TRECHO SELECIONADO:
::::::::

Sergipe é único que tem dados de condenações ano a ano desde 2006.
Alguns estados não têm número algum e outros dizem não ter como saber.

Os números de condenações pela Lei Maria Da Penha não são conhecidos em todos os estados do país. O G1 fez uma solicitação aos tribunais de Justiça de todo o Brasil no início do mês de julho para ter um panorama das condenações desde 2006, referentes aos 10 anos de existência da lei, mas os dados não estão disponíveis ou estão incompletos.

Apenas 12 estados e o DF têm dados sobre condenações, mas de formas distintas – só Sergipe tem registros anuais de condenações desde 20

Alagoas tem dados a partir de 2010. Amapá,Rio de Janeiro e Rio Grande do Sul têm números totais desde a criação da lei, mas eles não estão divididos por ano. Distrito Federal e Piauí só começaram a contabilizar os registros em 2013. Maranhão só tem o registro total, mas a partir de 2008. Mato Grosso tem um dado consolidado a partir de 2009. Mato Grosso do Sul e Minas Gerais começaram a contabilizar as condenações apenas em 2010. Pernambuco faz um registro ano a ano, mas ele só começou em 2009. Santa Catarina só tem dados de 2015.

Dois estados têm apenas números de processos julgados – caso de Roraima eTocantins. Já Amazonas, Ceará, Espírito Santo, Goiás e Paraná disponibilizam somente os processos em andamento. Acre, Pará e Rondônia têm apenas dados sobre medidas protetivas.

Bahia, Paraíba, Rio Grande do Norte e São Paulo não responderam ao questionamento do G1.

Procurado, o Ministério da Justiça diz que não tem números nacionais e que é a Secretaria de Políticas para as Mulheres a responsável por dados referentes à Lei Maria da Penha. A secretaria, por sua vez, diz que “os processos judiciais e seus resultados são de competência do Poder Judiciário e, portanto, cabe a ele centralizar essas informações”.

::::::::

ENTRADAS FORNECIDAS:
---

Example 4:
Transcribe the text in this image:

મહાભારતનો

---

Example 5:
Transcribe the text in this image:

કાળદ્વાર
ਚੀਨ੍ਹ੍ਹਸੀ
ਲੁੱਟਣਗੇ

::::::::

DESAFIOS:
1 - Redigite, sem qualquer alteração, tudo o que vai desde "Alagoas tem dados" até "dados de 2015." no trecho sobre a Lei Maria da Penha.
2 - Passe para o inglês a seguinte frase do trecho sobre a Lei Maria da Penha: "Bahia, Paraíba, Rio Grande do Norte e São Paulo não responderam ao questionamento do G1."

RESPOSTAS POR TAREFA:
1 -
Alagoas tem dados a partir de 2010. Amapá,Rio de Janeiro e Rio Grande do Sul têm números totais desde a criação da lei, mas eles não estão divididos por ano. Distrito Federal e Piauí só começaram a contabilizar os registros em 2013. Maranhão só tem o registro total, mas a partir de 2008. Mato Grosso tem um dado consolidado a partir de 2009. Mato Grosso do Sul e Minas Gerais começaram a contabilizar as condenações apenas em 2010. Pernambuco faz um registro ano a ano, mas ele só começou em 2009. Santa Catarina só tem dados de 2015.

2 - Bahia, Paraíba, Rio Grande do Norte and São Paulo did not respond to G1's inquiry.